Asal muasal sebutan kain sari
Istilah sari
diyakini berasal dari bahasa Sansekerta ‘Saree atau shari’ yang berarti ‘selembar
kain’. Penggunaannya dengan cara diselempangkan di sekitar tubuh dan mempunyai
ciri khas desain tanpa jahitan dan dikenal sebagai kain serbaguna.
Peradaban Mughal
mengambil peran sentral dalam membentuk estetika sari. Mughal memperkenalkan
kerajinan sulaman yang rumit, penggunaan kain mewah seperti sutra, serta
penggabungan elemen desain dari Persia dan India. Evolusi tersebut melahirkan sebuah
gaya ikonik yang dikenal sebagai “zari” atau “zardozi”. Pada masa ini, sari tak
hanya menjadi busana fungsional, melainkan kanvas yang berlukiskan ekspresi
artistik.
3.
Ada 100 cara mengenakan sari
Cristin
McKnight Sethi, profesor sejarah seni Universitas George Washington mengungkap
bahwa ada 100 lebih dari seratus cara untuk mengenakan sari. Kesemuanya itu tergantung
pada wilayah, bahan, panjang dan lebar kain serta kegiatan yang hendak dihadiri
oleh si pemakai.
Diantara teknik
mengenakan kain sari ada nivi drape,
yaitu melipit kain lalu melilitkannya di pinggang dengan pallu (ujung pakaian
dengan hiasan gantung di sebelah kiri). Atau Dharampur drape yang bisa mengubah
lembaran kain berbentuk persegi panjang menjadi celana selutut.
Kain sari
biasa dipadukan bersama atasan berpotongan setengah badan atau blus choli dan
kain lilit atau rok berpinggang ramping. Choli
mempunyai lengan pendek dan leher rendah sebagai adaptasi warga Asia Selatan khususnya
India dengan iklim gurun yang panas. Beberapa lipatan sari perlu disematkan
dengan jahitan atau peniti seperti membuat detail lipit atau plisket.
4.
Warna sari memiliki arti tersendiri
Tradisi budaya
India memposisikan kain sari sebagai bagian penting dalam kehidupan mereka. Seperti
halnya kain-kain tradisional lain, adat India menjadikan warna sari sebagai
penanda sekaligus simbol pengharapan tertentu. Budaya tersebut melekat pada
penggunaan kain sari jaman dulu, dimana tiap warna mewakili golongan ataupun
simbol.
Berikut makna
dari setiap warna kain sari:
·
Putih diperuntukkan bagi janda Hindu dan lambang
berkabung.
·
Merah dipakai saat upacara pernikahan, sering dikaitkan
dengan kesuburan.
·
Kuning kerap mewakilkan kepercayaan seseorang
dan digunakan untuk menjalankan ibadah pertapaan pada masa-masa setelah
melahirkan. Terutama tujuh hari pertama.
·
Hitam bersifat multifungsi, bisa menjadi simbol
kesedihan dan suasana berkabung. Namun terkadang kain sari warna hitam juga
merepresentasikan keanggunan.
·
Awalnya sari hijau kerap dikaitkan dengan
masyarakat kelas pedagang. Lalu berubah menjadi busana pengantin seiring waktu.
·
Biru adalah warna untuk para pekerja seni,
petani atau penenun, sehingga masyarakat kelas atas biasanya menghindari warna
ini.
5.
Motif kain sari yang penuh arti
Bukan hanya warna, motif kain sari secara tradisional juga mewakili sesuatu di keseharian masyarakat India. Sebut saja corak gajah pada sari yang menggambarkan air dan kerajaan, siluet burung beo sebagai lambang gairah. Ada juga pola ikan yang melambangkan kecerdasan serta kesuburan.

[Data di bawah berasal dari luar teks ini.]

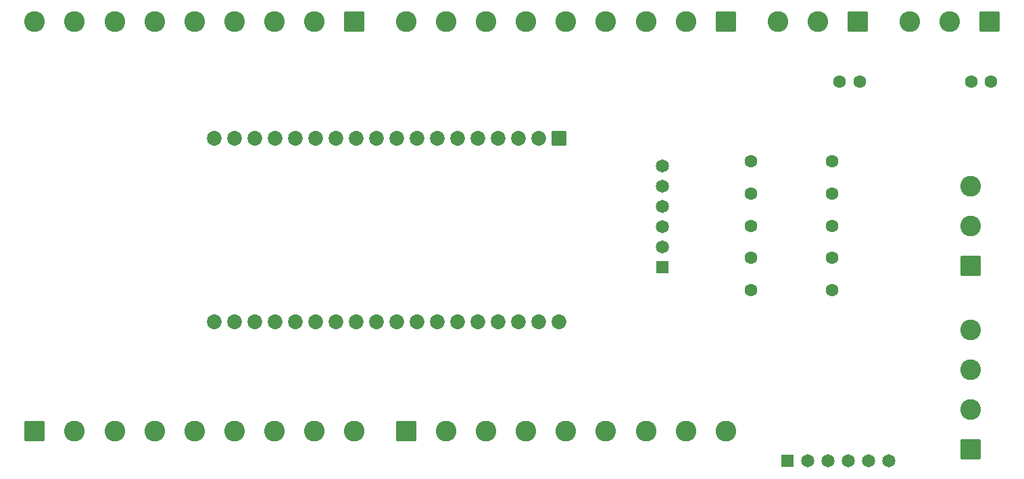
<source format=gbr>
%TF.GenerationSoftware,KiCad,Pcbnew,9.0.2*%
%TF.CreationDate,2025-09-29T03:25:11-03:00*%
%TF.ProjectId,Estacao_ControleIrrigacao,45737461-6361-46f5-9f43-6f6e74726f6c,rev?*%
%TF.SameCoordinates,Original*%
%TF.FileFunction,Soldermask,Top*%
%TF.FilePolarity,Negative*%
%FSLAX46Y46*%
G04 Gerber Fmt 4.6, Leading zero omitted, Abs format (unit mm)*
G04 Created by KiCad (PCBNEW 9.0.2) date 2025-09-29 03:25:11*
%MOMM*%
%LPD*%
G01*
G04 APERTURE LIST*
G04 Aperture macros list*
%AMRoundRect*
0 Rectangle with rounded corners*
0 $1 Rounding radius*
0 $2 $3 $4 $5 $6 $7 $8 $9 X,Y pos of 4 corners*
0 Add a 4 corners polygon primitive as box body*
4,1,4,$2,$3,$4,$5,$6,$7,$8,$9,$2,$3,0*
0 Add four circle primitives for the rounded corners*
1,1,$1+$1,$2,$3*
1,1,$1+$1,$4,$5*
1,1,$1+$1,$6,$7*
1,1,$1+$1,$8,$9*
0 Add four rect primitives between the rounded corners*
20,1,$1+$1,$2,$3,$4,$5,0*
20,1,$1+$1,$4,$5,$6,$7,0*
20,1,$1+$1,$6,$7,$8,$9,0*
20,1,$1+$1,$8,$9,$2,$3,0*%
G04 Aperture macros list end*
%ADD10C,2.600000*%
%ADD11RoundRect,0.250000X-1.050000X-1.050000X1.050000X-1.050000X1.050000X1.050000X-1.050000X1.050000X0*%
%ADD12C,1.854000*%
%ADD13RoundRect,0.102000X-0.825000X0.825000X-0.825000X-0.825000X0.825000X-0.825000X0.825000X0.825000X0*%
%ADD14C,1.650000*%
%ADD15R,1.650000X1.650000*%
%ADD16RoundRect,0.250000X1.050000X-1.050000X1.050000X1.050000X-1.050000X1.050000X-1.050000X-1.050000X0*%
%ADD17RoundRect,0.250000X1.050000X1.050000X-1.050000X1.050000X-1.050000X-1.050000X1.050000X-1.050000X0*%
%ADD18C,1.600000*%
G04 APERTURE END LIST*
D10*
%TO.C,J3*%
X129830000Y-120165000D03*
X124830000Y-120165000D03*
X119830000Y-120165000D03*
X114830000Y-120165000D03*
X109830000Y-120165000D03*
X104830000Y-120165000D03*
X99830000Y-120165000D03*
X94830000Y-120165000D03*
D11*
X89830000Y-120165000D03*
%TD*%
D12*
%TO.C,U1*%
X112322500Y-106497500D03*
X114862500Y-106497500D03*
X117402500Y-106497500D03*
X119942500Y-106497500D03*
X122482500Y-106497500D03*
X125022500Y-106497500D03*
X127562500Y-106497500D03*
X130102500Y-106497500D03*
X132642500Y-106497500D03*
X135182500Y-106497500D03*
X137722500Y-106497500D03*
X140262500Y-106497500D03*
X142802500Y-106497500D03*
X145342500Y-106497500D03*
X147882500Y-106497500D03*
X150422500Y-106497500D03*
X152962500Y-106497500D03*
X155502500Y-106497500D03*
X112322500Y-83477500D03*
X114862500Y-83477500D03*
X117402500Y-83477500D03*
X119942500Y-83477500D03*
X122482500Y-83477500D03*
X125022500Y-83477500D03*
X127562500Y-83477500D03*
X130102500Y-83477500D03*
X132642500Y-83477500D03*
X135182500Y-83477500D03*
X137722500Y-83477500D03*
X140262500Y-83477500D03*
X142802500Y-83477500D03*
X145342500Y-83477500D03*
X147882500Y-83477500D03*
X150422500Y-83477500D03*
X152962500Y-83477500D03*
D13*
X155502500Y-83477500D03*
%TD*%
D14*
%TO.C,J10*%
X196835000Y-123960000D03*
X194295000Y-123960000D03*
X191755000Y-123960000D03*
X189215000Y-123960000D03*
X186675000Y-123960000D03*
D15*
X184135000Y-123960000D03*
%TD*%
D14*
%TO.C,J9*%
X168486250Y-86915000D03*
X168486250Y-89455000D03*
X168486250Y-91995000D03*
X168486250Y-94535000D03*
X168486250Y-97075000D03*
D15*
X168486250Y-99615000D03*
%TD*%
D16*
%TO.C,J7*%
X207055000Y-122500000D03*
D10*
X207055000Y-117500000D03*
X207055000Y-112500000D03*
X207055000Y-107500000D03*
%TD*%
%TO.C,J8*%
X207055000Y-89500000D03*
X207055000Y-94500000D03*
D16*
X207055000Y-99500000D03*
%TD*%
D17*
%TO.C,J5*%
X192920000Y-68835000D03*
D10*
X187920000Y-68835000D03*
X182920000Y-68835000D03*
%TD*%
D18*
%TO.C,C1*%
X193145000Y-76390000D03*
X190645000Y-76390000D03*
%TD*%
%TO.C,R1*%
X189730000Y-102490000D03*
X179570000Y-102490000D03*
%TD*%
%TO.C,R3*%
X179570000Y-90390000D03*
X189730000Y-90390000D03*
%TD*%
D17*
%TO.C,J2*%
X129830000Y-68835000D03*
D10*
X124830000Y-68835000D03*
X119830000Y-68835000D03*
X114830000Y-68835000D03*
X109830000Y-68835000D03*
X104830000Y-68835000D03*
X99830000Y-68835000D03*
X94830000Y-68835000D03*
X89830000Y-68835000D03*
%TD*%
D17*
%TO.C,J1*%
X176375000Y-68835000D03*
D10*
X171375000Y-68835000D03*
X166375000Y-68835000D03*
X161375000Y-68835000D03*
X156375000Y-68835000D03*
X151375000Y-68835000D03*
X146375000Y-68835000D03*
X141375000Y-68835000D03*
X136375000Y-68835000D03*
%TD*%
D11*
%TO.C,J4*%
X136375000Y-120165000D03*
D10*
X141375000Y-120165000D03*
X146375000Y-120165000D03*
X151375000Y-120165000D03*
X156375000Y-120165000D03*
X161375000Y-120165000D03*
X166375000Y-120165000D03*
X171375000Y-120165000D03*
X176375000Y-120165000D03*
%TD*%
D18*
%TO.C,R5*%
X189730000Y-94445000D03*
X179570000Y-94445000D03*
%TD*%
%TO.C,R4*%
X189730000Y-86340000D03*
X179570000Y-86340000D03*
%TD*%
%TO.C,R2*%
X179570000Y-98440000D03*
X189730000Y-98440000D03*
%TD*%
D17*
%TO.C,J6*%
X209420000Y-68835000D03*
D10*
X204420000Y-68835000D03*
X199420000Y-68835000D03*
%TD*%
D18*
%TO.C,C2*%
X207125000Y-76390000D03*
X209625000Y-76390000D03*
%TD*%
M02*

</source>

Itu dia jejak sejarah kain sari dan beberapa fakta yang tak boleh kamu abaikan. Berkat keunikan dan gaya khasnya, kini kain sari sudah menjadi busana universal yang bisa dipakai oleh siapapun.
Gimana nih, Sobat Bahankain tertarik memakainya? Bisa nih masuk list baju tradisional yang wajib kamu coba. Semoga bermanfaat ya!